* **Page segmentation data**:

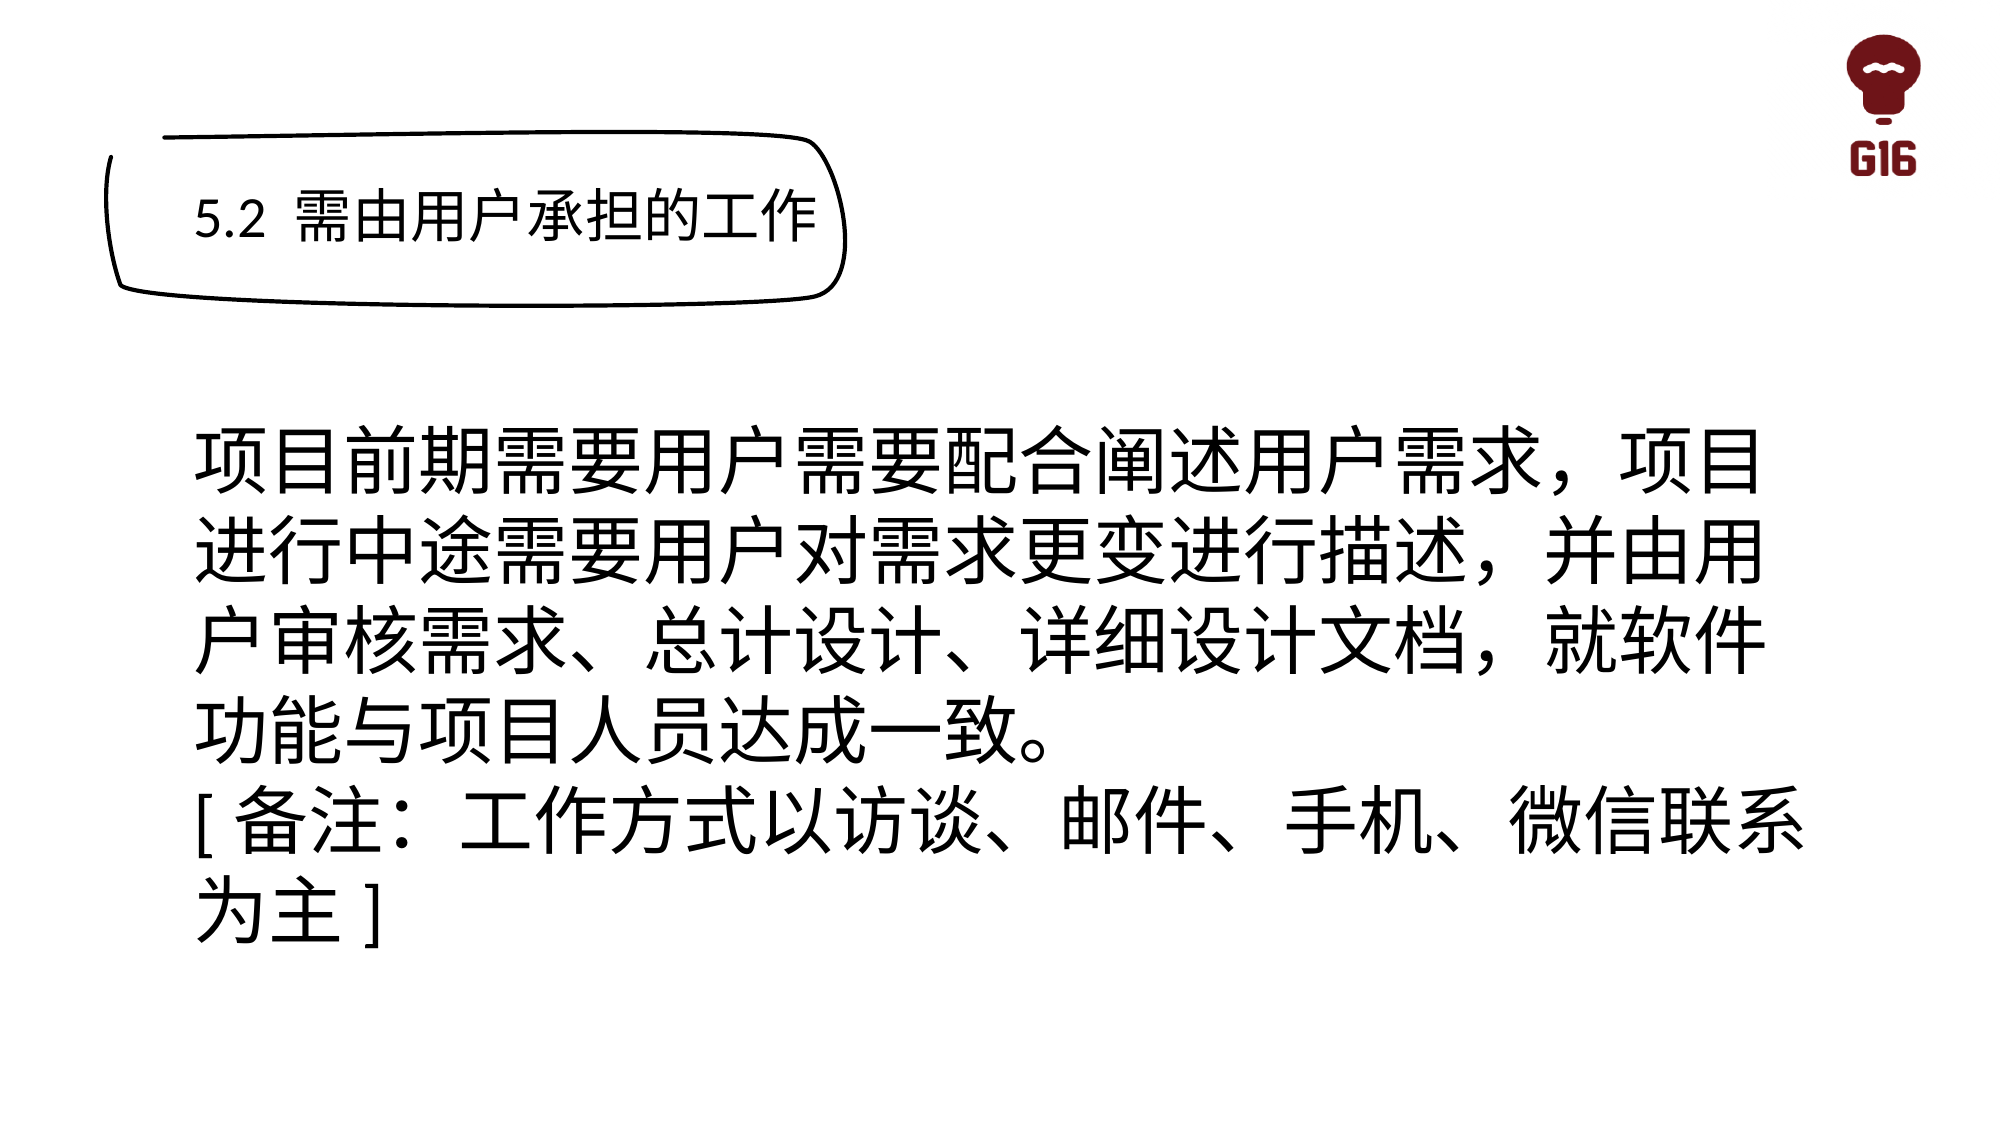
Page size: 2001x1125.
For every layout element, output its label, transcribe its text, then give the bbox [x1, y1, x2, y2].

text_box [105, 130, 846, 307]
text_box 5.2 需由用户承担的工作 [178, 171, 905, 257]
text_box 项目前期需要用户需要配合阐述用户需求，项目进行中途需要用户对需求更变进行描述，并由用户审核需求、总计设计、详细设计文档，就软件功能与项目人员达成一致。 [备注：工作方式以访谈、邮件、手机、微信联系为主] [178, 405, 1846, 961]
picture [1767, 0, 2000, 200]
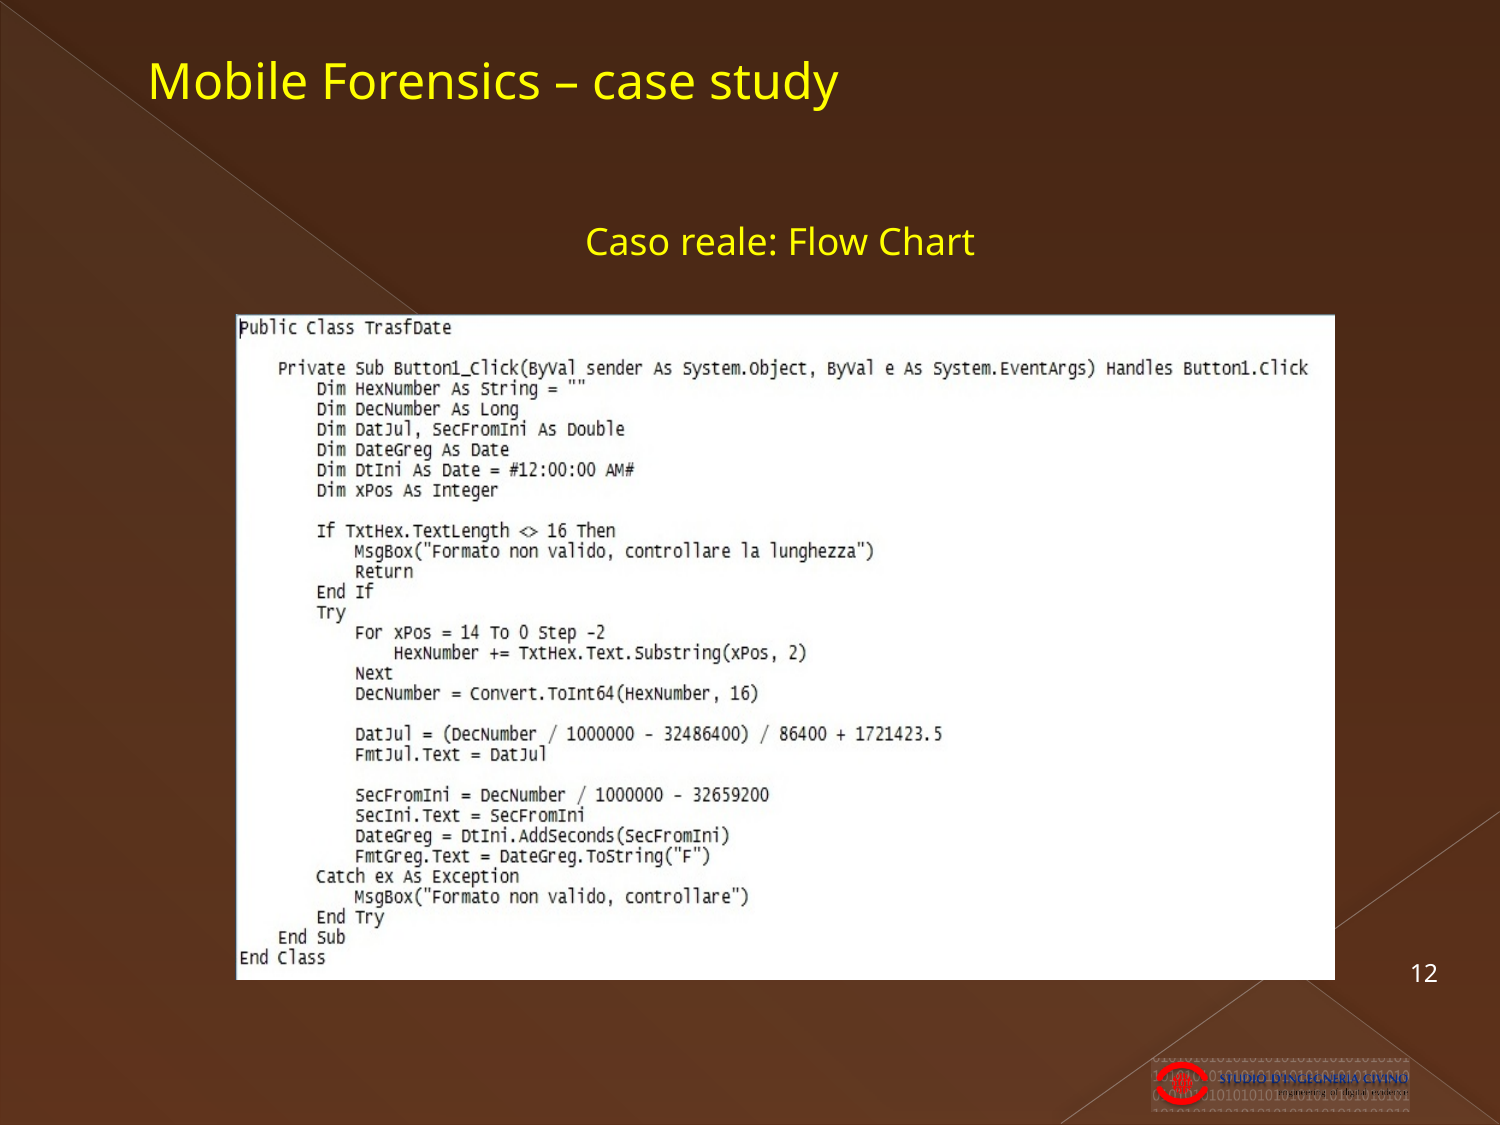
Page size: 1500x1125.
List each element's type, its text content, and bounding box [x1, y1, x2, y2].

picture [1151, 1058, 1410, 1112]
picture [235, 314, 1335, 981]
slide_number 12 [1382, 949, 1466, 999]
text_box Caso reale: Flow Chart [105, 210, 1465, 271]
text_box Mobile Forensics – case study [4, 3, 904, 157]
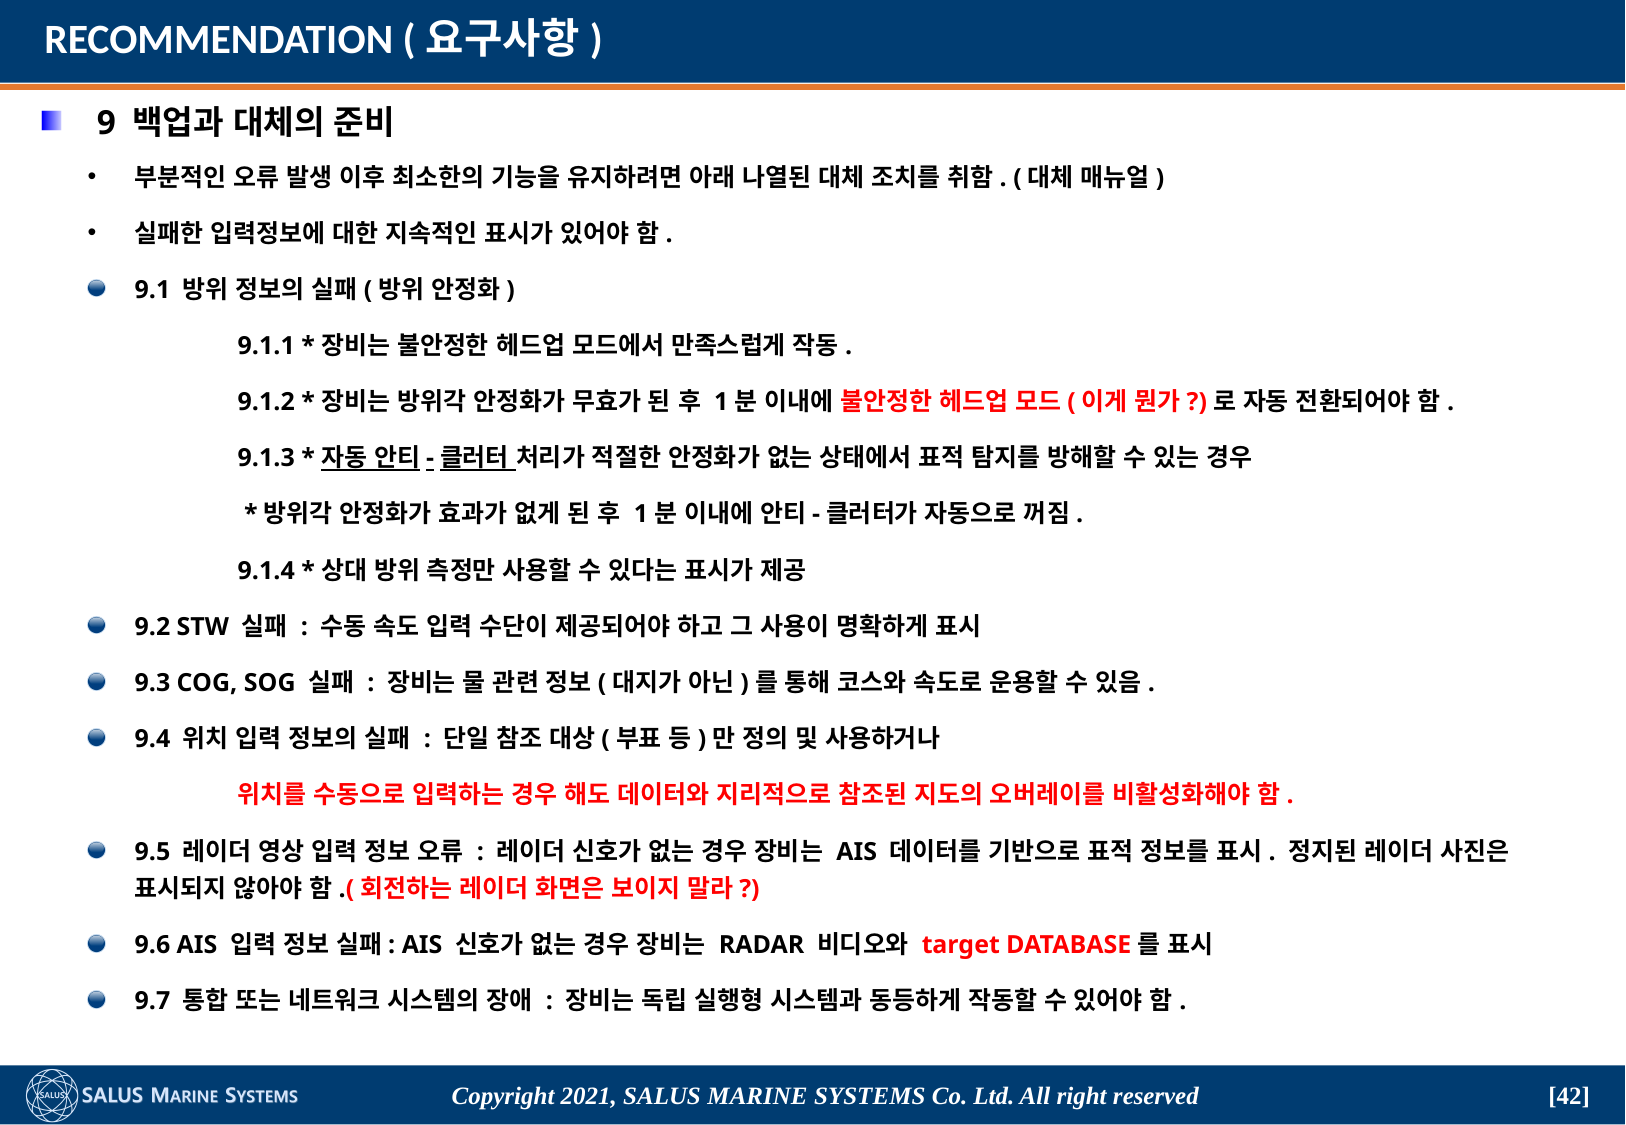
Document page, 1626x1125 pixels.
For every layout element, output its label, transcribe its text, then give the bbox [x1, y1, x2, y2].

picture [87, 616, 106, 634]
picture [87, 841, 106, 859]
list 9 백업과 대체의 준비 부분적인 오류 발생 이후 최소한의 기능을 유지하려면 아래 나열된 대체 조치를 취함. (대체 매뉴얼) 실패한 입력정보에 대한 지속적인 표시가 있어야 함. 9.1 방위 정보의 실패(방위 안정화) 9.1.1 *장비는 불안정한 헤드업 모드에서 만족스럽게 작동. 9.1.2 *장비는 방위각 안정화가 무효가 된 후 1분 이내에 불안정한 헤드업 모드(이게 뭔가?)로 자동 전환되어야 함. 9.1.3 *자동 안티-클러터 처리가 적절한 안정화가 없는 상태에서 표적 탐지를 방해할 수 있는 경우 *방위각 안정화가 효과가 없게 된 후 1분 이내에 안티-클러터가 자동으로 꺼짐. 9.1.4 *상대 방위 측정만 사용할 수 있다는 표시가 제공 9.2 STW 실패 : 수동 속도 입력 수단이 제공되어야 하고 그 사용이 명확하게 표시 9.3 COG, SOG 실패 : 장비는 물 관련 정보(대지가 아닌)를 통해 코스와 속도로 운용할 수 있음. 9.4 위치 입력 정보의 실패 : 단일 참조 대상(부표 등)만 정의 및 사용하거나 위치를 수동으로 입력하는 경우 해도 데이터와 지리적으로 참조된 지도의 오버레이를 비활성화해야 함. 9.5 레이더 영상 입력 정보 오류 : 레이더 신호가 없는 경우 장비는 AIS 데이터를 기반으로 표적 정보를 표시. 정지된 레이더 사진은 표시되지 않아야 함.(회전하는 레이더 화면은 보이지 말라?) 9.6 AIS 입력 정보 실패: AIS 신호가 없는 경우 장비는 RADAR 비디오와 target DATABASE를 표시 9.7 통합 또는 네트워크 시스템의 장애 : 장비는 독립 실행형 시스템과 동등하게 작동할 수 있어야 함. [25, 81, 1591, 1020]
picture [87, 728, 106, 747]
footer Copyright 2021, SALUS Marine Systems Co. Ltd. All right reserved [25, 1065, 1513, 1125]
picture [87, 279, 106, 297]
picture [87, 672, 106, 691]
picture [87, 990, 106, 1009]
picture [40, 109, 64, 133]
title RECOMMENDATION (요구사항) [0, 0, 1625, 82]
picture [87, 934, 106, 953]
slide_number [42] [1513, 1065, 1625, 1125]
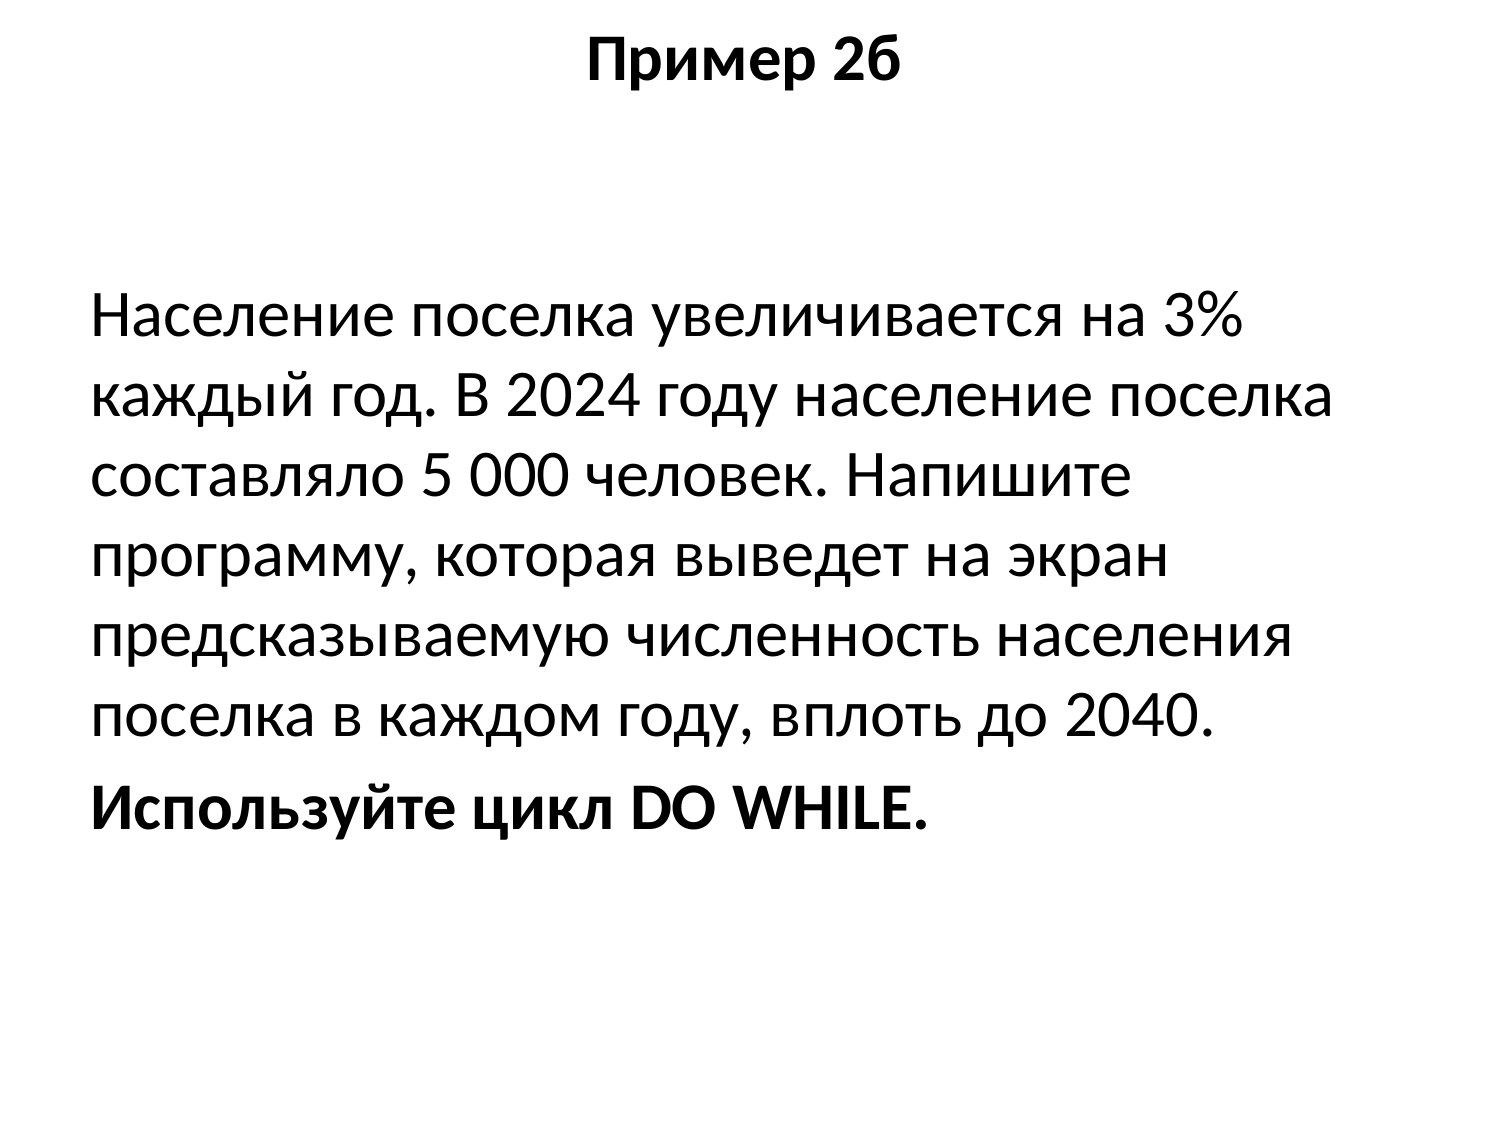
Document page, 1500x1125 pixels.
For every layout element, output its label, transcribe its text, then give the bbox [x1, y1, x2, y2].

* **WHAT THIS TASK INVOLVES**: Give every record back exactly as it reads, with no images.

* **SOLUTION TO THIS TASK**:
Page size: 2001x1125.
For every layout element, output its label, transcribe its text, then give the bbox [x1, y1, x2, y2].

text_box [105, 130, 846, 307]
text_box 5.2 需由用户承担的工作 [178, 171, 905, 257]
text_box 项目前期需要用户需要配合阐述用户需求，项目进行中途需要用户对需求更变进行描述，并由用户审核需求、总计设计、详细设计文档，就软件功能与项目人员达成一致。 [备注：工作方式以访谈、邮件、手机、微信联系为主] [178, 405, 1846, 961]
picture [1767, 0, 2000, 200]
Page size: 1500x1125.
List each element's type, its text content, and bounding box [x1, y1, x2, y2].

picture [1151, 1058, 1410, 1112]
picture [235, 314, 1335, 981]
slide_number 12 [1382, 949, 1466, 999]
text_box Caso reale: Flow Chart [105, 210, 1465, 271]
text_box Mobile Forensics – case study [4, 3, 904, 157]
Document page, 1626x1125 pixels.
For every layout element, output its label, transcribe its text, then give the bbox [x1, y1, x2, y2].

picture [87, 616, 106, 634]
picture [87, 841, 106, 859]
list 9 백업과 대체의 준비 부분적인 오류 발생 이후 최소한의 기능을 유지하려면 아래 나열된 대체 조치를 취함. (대체 매뉴얼) 실패한 입력정보에 대한 지속적인 표시가 있어야 함. 9.1 방위 정보의 실패(방위 안정화) 9.1.1 *장비는 불안정한 헤드업 모드에서 만족스럽게 작동. 9.1.2 *장비는 방위각 안정화가 무효가 된 후 1분 이내에 불안정한 헤드업 모드(이게 뭔가?)로 자동 전환되어야 함. 9.1.3 *자동 안티-클러터 처리가 적절한 안정화가 없는 상태에서 표적 탐지를 방해할 수 있는 경우 *방위각 안정화가 효과가 없게 된 후 1분 이내에 안티-클러터가 자동으로 꺼짐. 9.1.4 *상대 방위 측정만 사용할 수 있다는 표시가 제공 9.2 STW 실패 : 수동 속도 입력 수단이 제공되어야 하고 그 사용이 명확하게 표시 9.3 COG, SOG 실패 : 장비는 물 관련 정보(대지가 아닌)를 통해 코스와 속도로 운용할 수 있음. 9.4 위치 입력 정보의 실패 : 단일 참조 대상(부표 등)만 정의 및 사용하거나 위치를 수동으로 입력하는 경우 해도 데이터와 지리적으로 참조된 지도의 오버레이를 비활성화해야 함. 9.5 레이더 영상 입력 정보 오류 : 레이더 신호가 없는 경우 장비는 AIS 데이터를 기반으로 표적 정보를 표시. 정지된 레이더 사진은 표시되지 않아야 함.(회전하는 레이더 화면은 보이지 말라?) 9.6 AIS 입력 정보 실패: AIS 신호가 없는 경우 장비는 RADAR 비디오와 target DATABASE를 표시 9.7 통합 또는 네트워크 시스템의 장애 : 장비는 독립 실행형 시스템과 동등하게 작동할 수 있어야 함. [25, 81, 1591, 1020]
picture [87, 728, 106, 747]
footer Copyright 2021, SALUS Marine Systems Co. Ltd. All right reserved [25, 1065, 1513, 1125]
picture [87, 279, 106, 297]
picture [87, 672, 106, 691]
picture [87, 990, 106, 1009]
picture [40, 109, 64, 133]
title RECOMMENDATION (요구사항) [0, 0, 1625, 82]
picture [87, 934, 106, 953]
slide_number [42] [1513, 1065, 1625, 1125]
Document page, 1500x1125 pixels.
For every layout element, output its label, transcribe its text, then give the bbox [x1, y1, x2, y2].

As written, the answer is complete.